Nellie has exactly the right engine for a cellist, driving without pushing, tempo spot-on. She takes over when necessary, which takes nerve, and lurks in the foliage when called for, which takes humility. It all takes talent, of course, and all musicians need these qualities, but these particular ones often fall to the cellist as priorities, and in quick succession.

There are times when the cellist has to kick in that door and follow George C. Scott’s advice from the opening Patton monologue: “Wade into them! Spill their blood!” But when all is going well, as with this ensemble at this concert of Telemann, Schütz, Johann Nikolaus Hanff, and J.S. Bach, there are no such dramas. Everyone takes care of business; you can follow the eyes and see magic happen.

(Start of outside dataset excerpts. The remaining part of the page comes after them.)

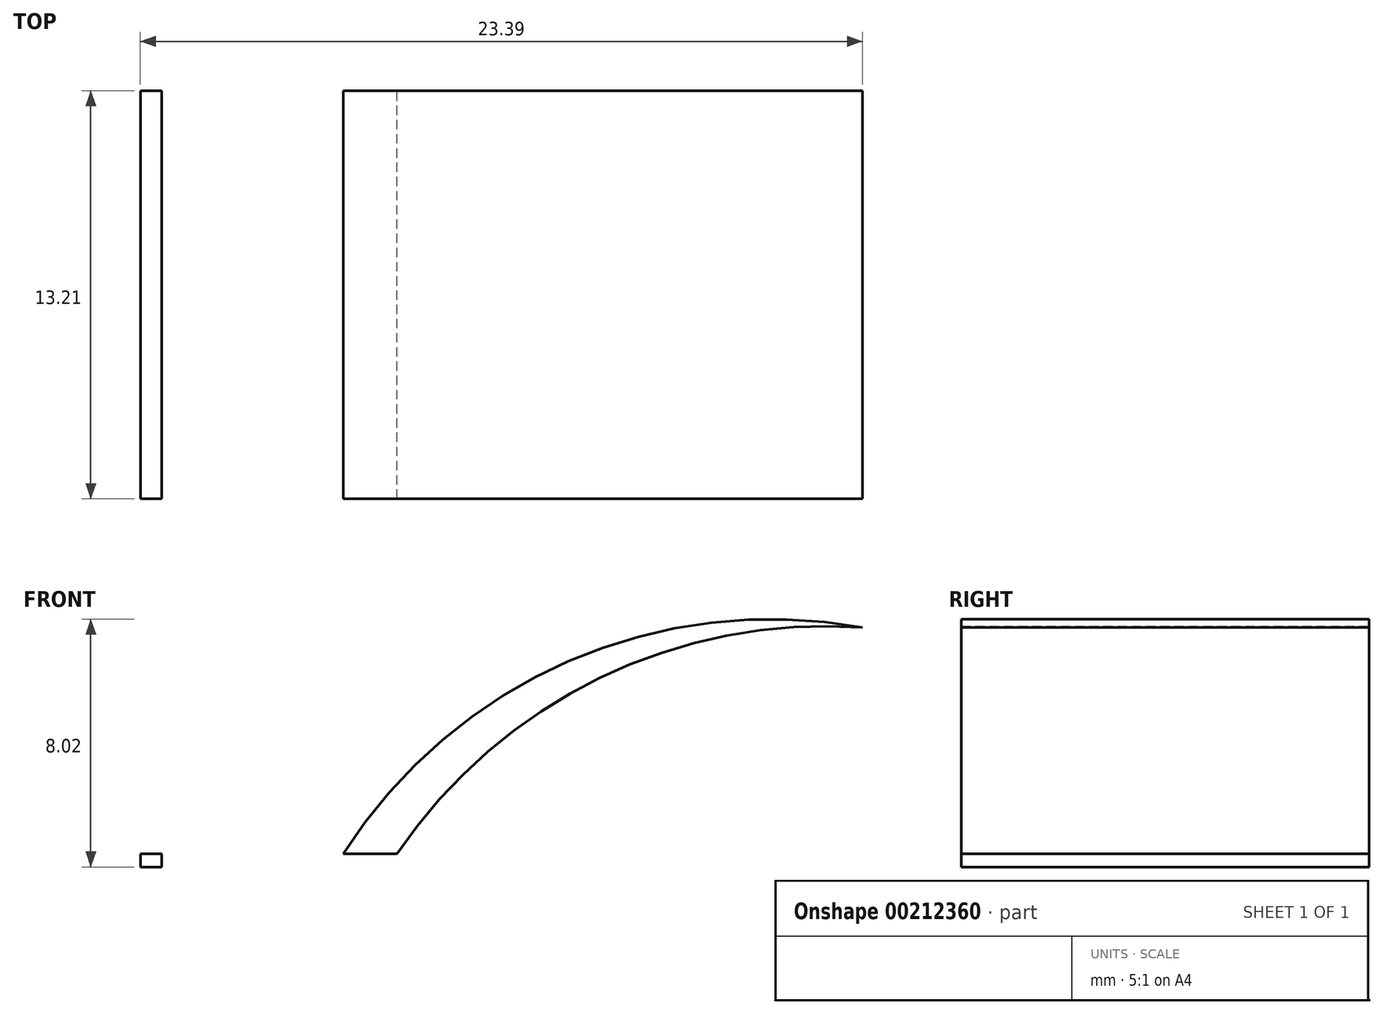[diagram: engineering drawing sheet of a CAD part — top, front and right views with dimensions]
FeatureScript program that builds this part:
annotation { "Feature Type Name" : "Feature", "Feature Type Description" : "" }
export const myFeature = defineFeature(function(context is Context, id is Id, definition is map)
    precondition{}
    {
        {
            var Q0;
            Q0=qCreatedBy(makeId("Front.planeOp"),FACE);
            var sketch = newSketch(context, id + "F0", { "sketchPlane" : qUnion([Q0])});
            skLineSegment(sketch, "E0.bottom", {"start": v(0.3, -1.39) * mm, "end": v(-2.54, -1.39) * mm});
            skLineSegment(sketch, "E0.top", {"start": v(0.3, -1.39) * mm, "end": v(-2.54, -1.39) * mm});
            skLineSegment(sketch, "E0.left", {"start": v(0.3, -1.39) * mm, "end": v(0.3, -1.39) * mm});
            skLineSegment(sketch, "E0.right", {"start": v(-2.54, -1.39) * mm, "end": v(-2.54, -1.39) * mm});
            skLineSegment(sketch, "E1", {"start": v(2.17, 2.36) * mm, "end": v(-2.5, 2.36) * mm});
            skLineSegment(sketch, "E2", {"start": v(-2.54, 0.16) * mm, "end": v(-2.54, -1.39) * mm});
            skLineSegment(sketch, "E3.bottom", {"start": v(-32.5, 2.68) * mm, "end": v(-24.88, 2.68) * mm});
            skLineSegment(sketch, "E3.left", {"start": v(-32.5, 2.68) * mm, "end": v(-32.5, 1.16) * mm});
            skArc(sketch, "E4", {"start": v(-9.8, 10) * mm, "mid": v(-18.33, 8.36) * mm, "end": v(-24.88, 2.68) * mm});
            skArc(sketch, "E5", {"start": v(-9.8, 10) * mm, "mid": v(-19.33, 8.9) * mm, "end": v(-26.62, 2.68) * mm});
            skPoint(sketch, "E6.visualSharp", {"position": v(2, 2.36) * mm});
            skArc(sketch, "E6.filletArc", {"start": v(2.43, 1.42) * mm, "mid": v(2.66, 1.99) * mm, "end": v(2.17, 2.36) * mm});
            skLineSegment(sketch, "E7", {"start": v(-32.5, 1.16) * mm, "end": v(-33.42, 1.16) * mm});
            skLineSegment(sketch, "E8", {"start": v(-33.42, 1.16) * mm, "end": v(-33.42, 0.43) * mm});
            skLineSegment(sketch, "E9", {"start": v(-33.2, 2.25) * mm, "end": v(-33.2, 2.68) * mm});
            skLineSegment(sketch, "E10", {"start": v(-33.2, 2.68) * mm, "end": v(-32.5, 2.68) * mm});
            skLineSegment(sketch, "E11", {"start": v(-33.2, 2.25) * mm, "end": v(-32.5, 2.25) * mm});
            skArc(sketch, "E12", {"start": v(1.59, 0.88) * mm, "mid": v(-0.72, 0.69) * mm, "end": v(0.3, -1.39) * mm});
            skLineSegment(sketch, "E13", {"start": v(1.59, 0.88) * mm, "end": v(2.43, 1.42) * mm});
            skPoint(sketch, "E14.center.orphan", {"position": v(0, 0) * mm});
            skLineSegment(sketch, "E15", {"start": v(-24.88, 1.16) * mm, "end": v(-3.54, 1.16) * mm});
            skLineSegment(sketch, "E16", {"start": v(-2.5, 2.36) * mm, "end": v(-24.88, 2.36) * mm});
            skArc(sketch, "E17.filletArc", {"start": v(-2.54, 0.16) * mm, "mid": v(-2.84, 0.86) * mm, "end": v(-3.54, 1.16) * mm});
            skLineSegment(sketch, "E18", {"start": v(-24.88, 2.68) * mm, "end": v(-24.88, 0.43) * mm});
            skLineSegment(sketch, "E19", {"start": v(-24.88, 0.43) * mm, "end": v(-33.42, 0.43) * mm});
            skSolve(sketch);
        }
        {
            var Q0;
            Q0=makeQuery(id+"F0.imprint","IMPRINT",FACE,{"disambiguationData":[TD([[makeQuery(id+"F0.imprint","IMPRINT",EDGE,{"derivedFrom":sQuery(id+"F0.wireOp",EDGE,"E0.top")}),-1.0]])]});
            var Q1;
            {var subQ0=sQuery(id+"F0.wireOp",EDGE,"E7");Q1=makeQuery(id+"F0.imprint","IMPRINT",FACE,{"disambiguationData":[TD([[makeQuery(id+"F0.imprint","IMPRINT",EDGE,{"derivedFrom":subQ0}),1.0]])]});}
            var Q2;
            Q2=makeQuery(id+"F0.imprint","IMPRINT",FACE,{"disambiguationData":[TD([[makeQuery(id+"F0.imprint","IMPRINT",EDGE,{"derivedFrom":sQuery(id+"F0.wireOp",EDGE,"E9")}),-1.0]])]});
            var Q3;
            {var subQ0=sQuery(id+"F0.wireOp",EDGE,"E4");Q3=makeQuery(id+"F0.imprint","IMPRINT",FACE,{"disambiguationData":[TD([[makeQuery(id+"F0.imprint","IMPRINT",EDGE,{"derivedFrom":subQ0}),-1.0]])]});}
            extrude(context, id + "F1", {"entities" : qUnion([Q0, Q1, Q2, Q3]), "depth" : 13.2 * mm});
        }
    });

Jackie programmed the concert to end with “Mein gläubiges Herze” from Bach’s Cantata 68. Here, the cellist is hardly a continuo player anymore but soloist, wildly disproportionate for a soprano aria. It’s the element Bach uses to launch what would be a perfectly fine and beautiful tune into his jet stream. (Frankly, it’s the kind of nutty thing Bach does all the time and that redefines him out of the Baroque.) Here it is, with Concertus Musicus Wien, at perhaps one tick slower than where Jackie, Nellie, et al. performed it.

My faithful heart, rejoice, sing, be merry, your Jesus is here! Away with sorrow, away with lamentation! I shall just say to you: my Jesus is near!

Jackie insisted that Nellie move to the front for this finale. She took her place, looked at Ken, and launched herself, the ensemble, and the piece, proceeding to show us what rejoicing really sounds like. We heard why Bach is great, we heard what a cello can do, and we heard why Nellie should be playing it. Ooh, child.

Cello spirituals on the radio

Walked into WRTI on Saturday to tape a few more Now is the Time shows, and Mark Pinto was there holding down the fort, cataloging CDs during the Rigoletto broadcast and preparing for his post-opera airtime. “Hey, I’ve programmed your cello spirituals on New Releases,” he said.

“Fantastic, thanks!” I answer, “when will they be on?”

“Four o’clock.”

“Oh…today, you mean?!”

So that was it. On the air, for everybody.

I took a break from my taping at 4:00 and potted up the air monitor in the studio to have a listen. (The CD, with audio samples, is hereAmerican Spirituals, Book Two are tracks 11–13.) Anne and Paul sounded good as ever. Here’s where we made that octave change, oh, right, here’s that added rubato, and now here comes that whole bar we added. Funny how you live with and worry over a piece for months, and then—at some point—it’s just music, not yours anymore. Yours, yes, but not yours because there’s nothing you can do about it. Not anymore. Happened twice to me this weekend, as I just finished my string quartet, and since I was well ahead of any deadline I had to force myself to give it up to the players. I’d still be messing with it otherwise. It’s a piece of music, just let it go, it’s not yours anymore.

Now it’s for everybody.

Update: CD and sheet music published by Paul Jones Music in the collection Sacred Music for Cello.